[Supplied passage]
I think I gave that young man some hope.  Maybe someday, if he works diligently at proper cultivation of his whiskers, he too can find a place in the Mustache Hall of Fame.  Of course, there are no guarantees.  It is a pretty select group.



It is a special touch to have the tips highlighted in silver.  Some of us have it, some of us don’t.

Beau’s Fulfilling Day


Miss Sugar, Art Advocate, invited several artists to our ranch for a Plein Aire event, which is French for painting outside, a term I just learned and am sharing with those of you who, like me, were kicked out of French class in 7th grade.  Anyway, the artists are painting ranch scenes and Sugar provided lunch and drinks.  Beau provided a fun challenge: try to keep brushes away from him.  Actually, out of mercy for the artists, we chained him up to protect them.  The long chain almost reached the canopy over the tables where lunch was served, so he went there, and some kind folks gave him some scraps, so he was glad to be within reach of the buffet.

Later in the day, Michelle, who has been living in Nepal for more than a year, arrived at the ranch with her friend, Holly.  They have been friends since high school.  They both played on the basketball team.  One would think that athletes would have quick reflexes, and maybe they do, but not so quick as to be a challenge for Beau.  Michelle’s mother made breakfast for, presumably, Michelle, Holly, herself and me.  As it turned out, she also made breakfast for Beau, but not for me.  I heard Michelle request of Beau, “Get out of here.”  Nevertheless, before he complied he reached up on the counter and grabbed a bite.  Michelle reminded us that Beau is ill-mannered.  She is an Ivy League graduate and knows rudeness when she sees rudeness.  Apparently, it is rude to allow one’s dog to eat one’s breakfast off one’s kitchen counter.  Who knew?

That is not all.  The artists returned for Day Two.  One of them, a woman who claims to be educated with a Masters in Fine Arts, stopped at McDonalds for a “to go” lunch.  She foolishly opened the door of her vehicle without taking proper security measures.  Beau grabbed the McDonalds bag.  The “to go” lunch “went” — with him, briefly.  When Sugar retrieved it from the retriever, only a few french fries could be salvaged.
[/Supplied passage]
[Data]
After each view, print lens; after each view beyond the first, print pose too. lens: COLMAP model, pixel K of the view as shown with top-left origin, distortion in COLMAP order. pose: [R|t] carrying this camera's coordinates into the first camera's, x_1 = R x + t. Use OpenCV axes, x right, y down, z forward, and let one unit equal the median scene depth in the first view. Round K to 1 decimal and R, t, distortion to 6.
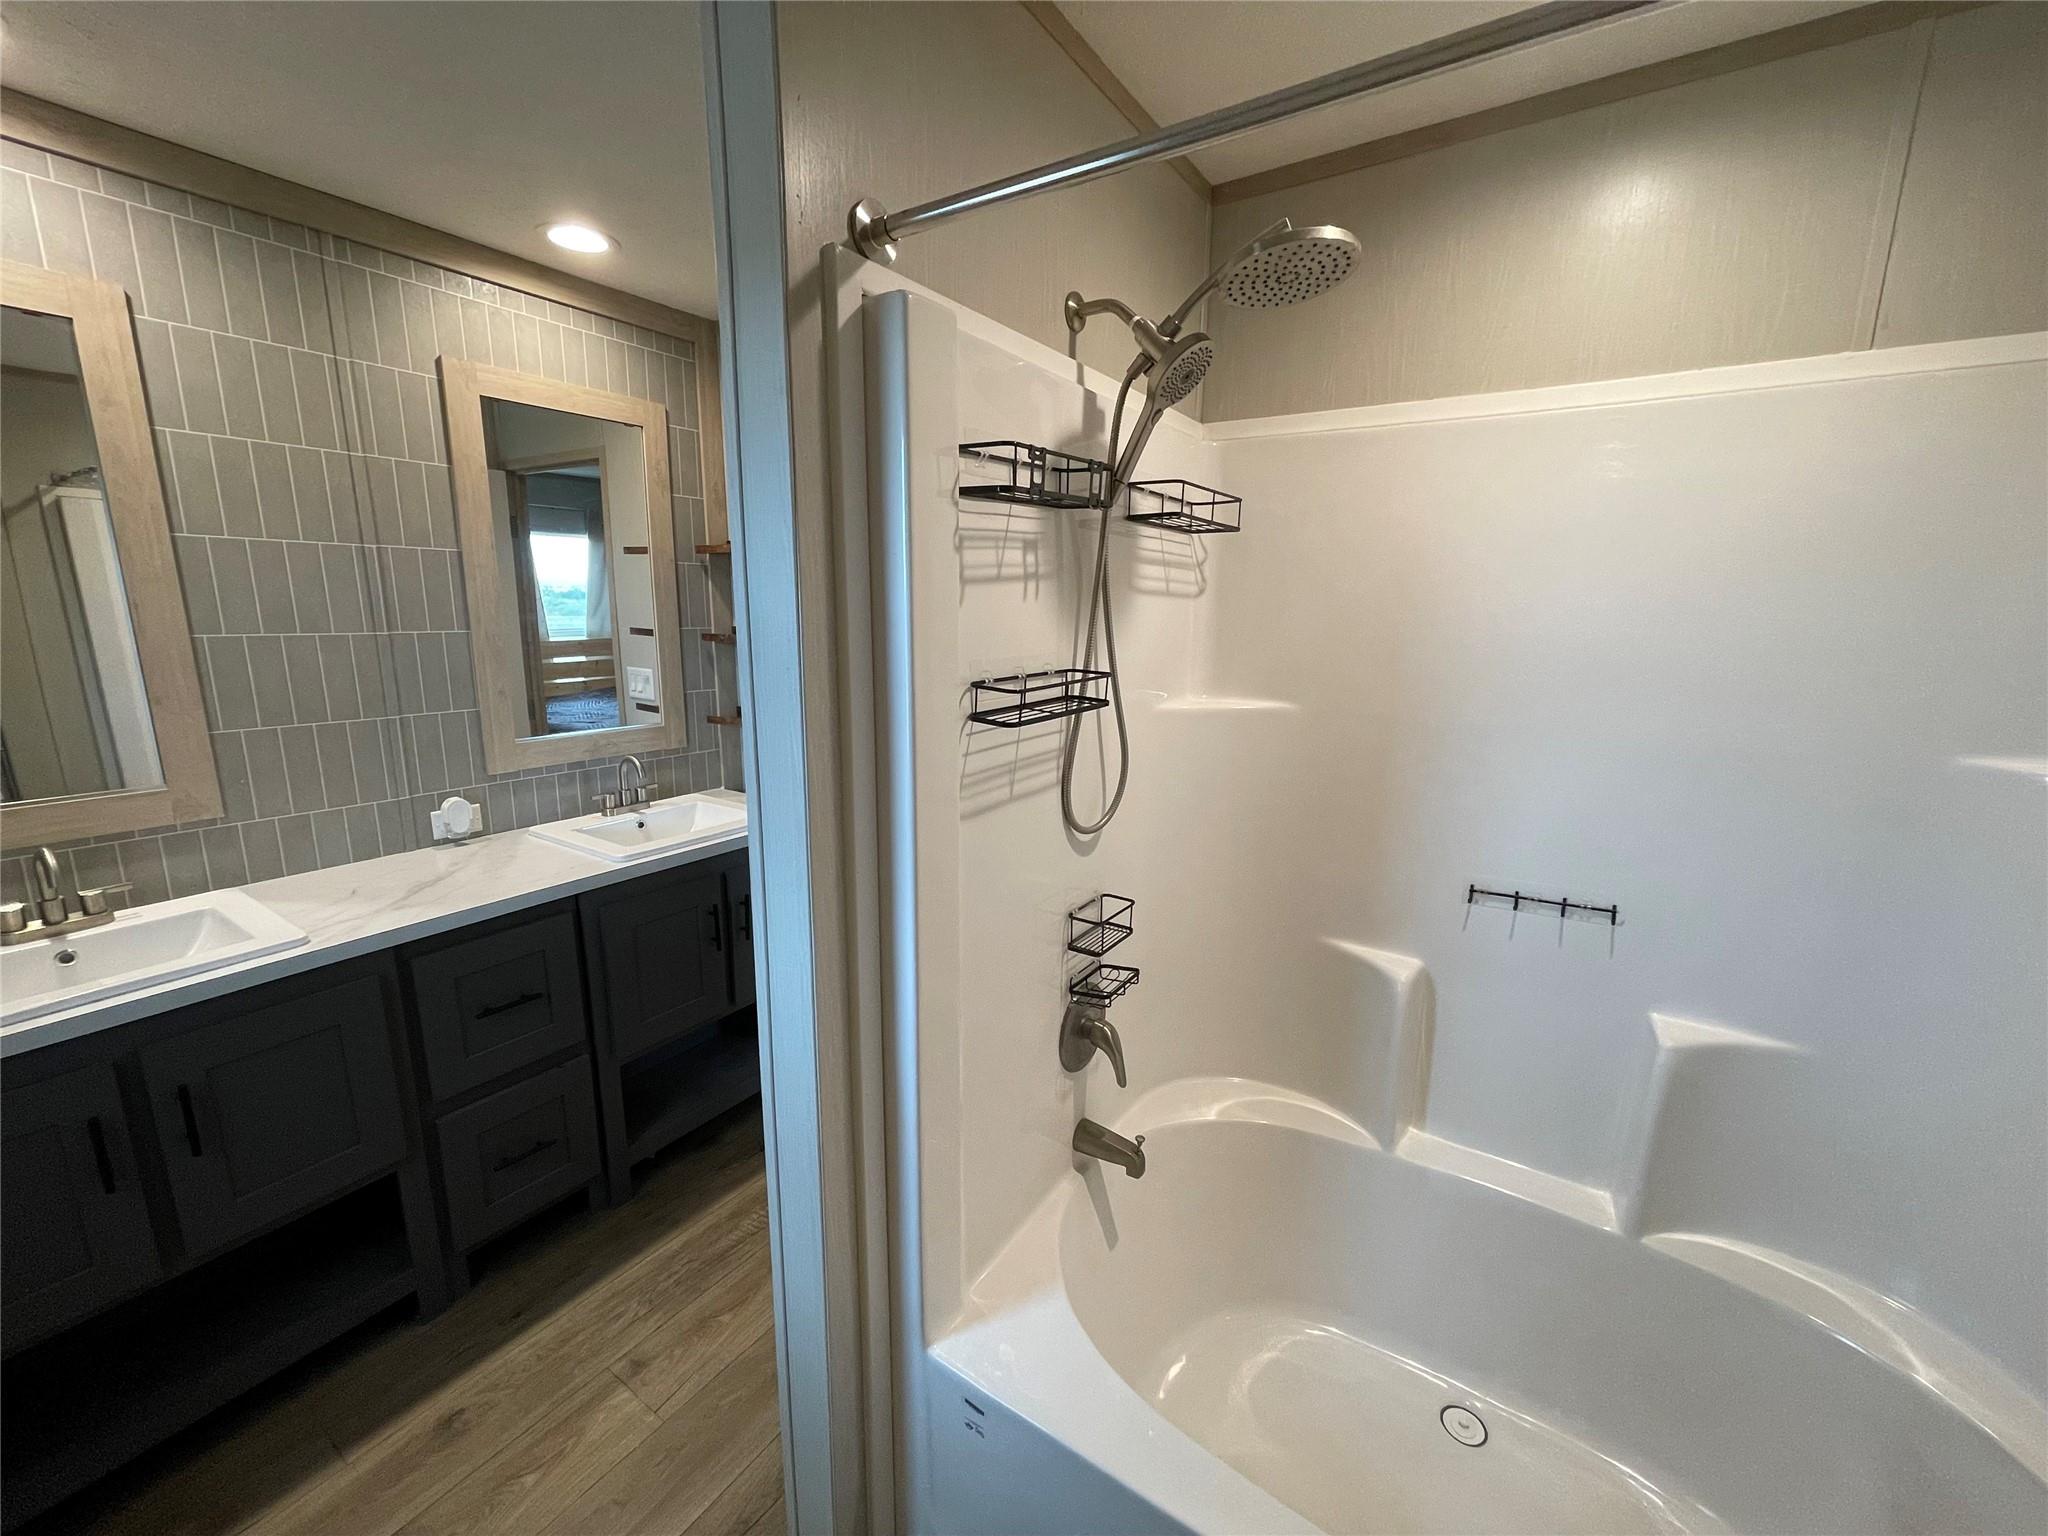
lens RADIAL K [[824.6, 0, 1022.7], [0, 824.6, 769.5], [0, 0, 1]] dist [-0.004192, 0.001796]
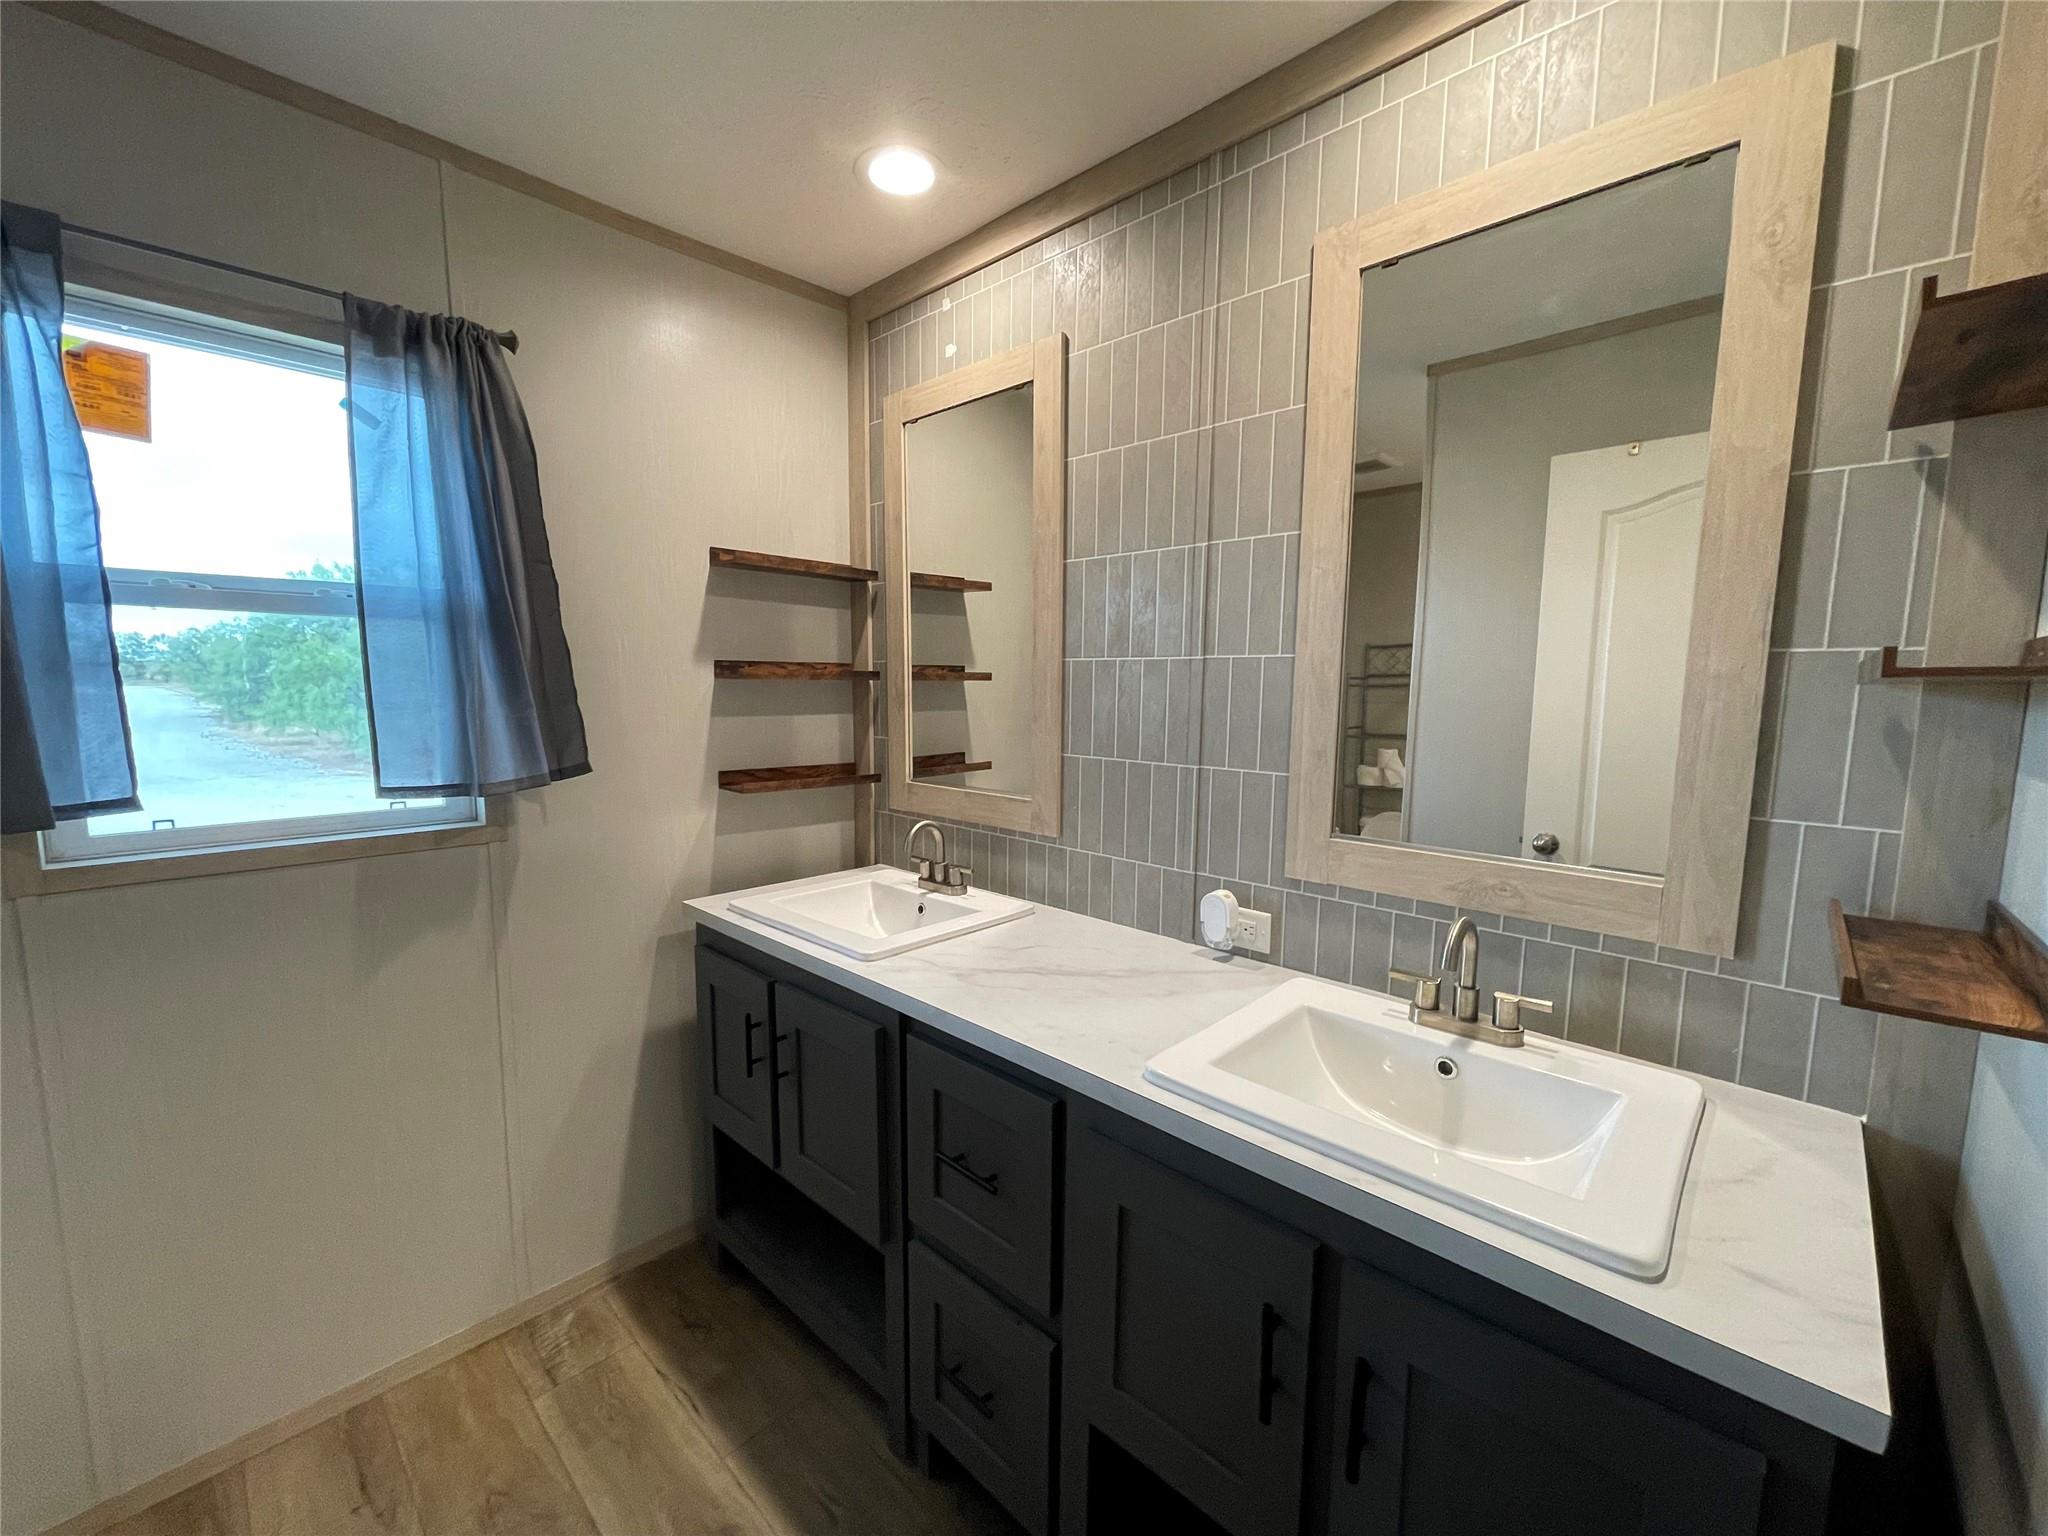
lens RADIAL K [[824.6, 0, 1024.4], [0, 824.6, 776.7], [0, 0, 1]] dist [-0.004192, 0.001796]
pose [[-0.170477, 0.096991, -0.980576, 0.019415], [-0.206097, 0.969623, 0.131739, -0.145559], [0.963567, 0.224552, -0.145309, 1.135727]]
[/Data]
# [What the task asks]
Condense the paragraph of the Beau passage that begins "That is not all." into a short bulleted list that keeps its main facts.

# [Result]
- The artists came back to the ranch for Day Two.
- One of them, a woman who says she holds a Masters in Fine Arts, stopped at McDonalds for a "to go" lunch.
- She opened her vehicle door without taking proper security measures, and Beau grabbed the McDonalds bag.
- Sugar got the bag back from him, but only a few french fries could be salvaged.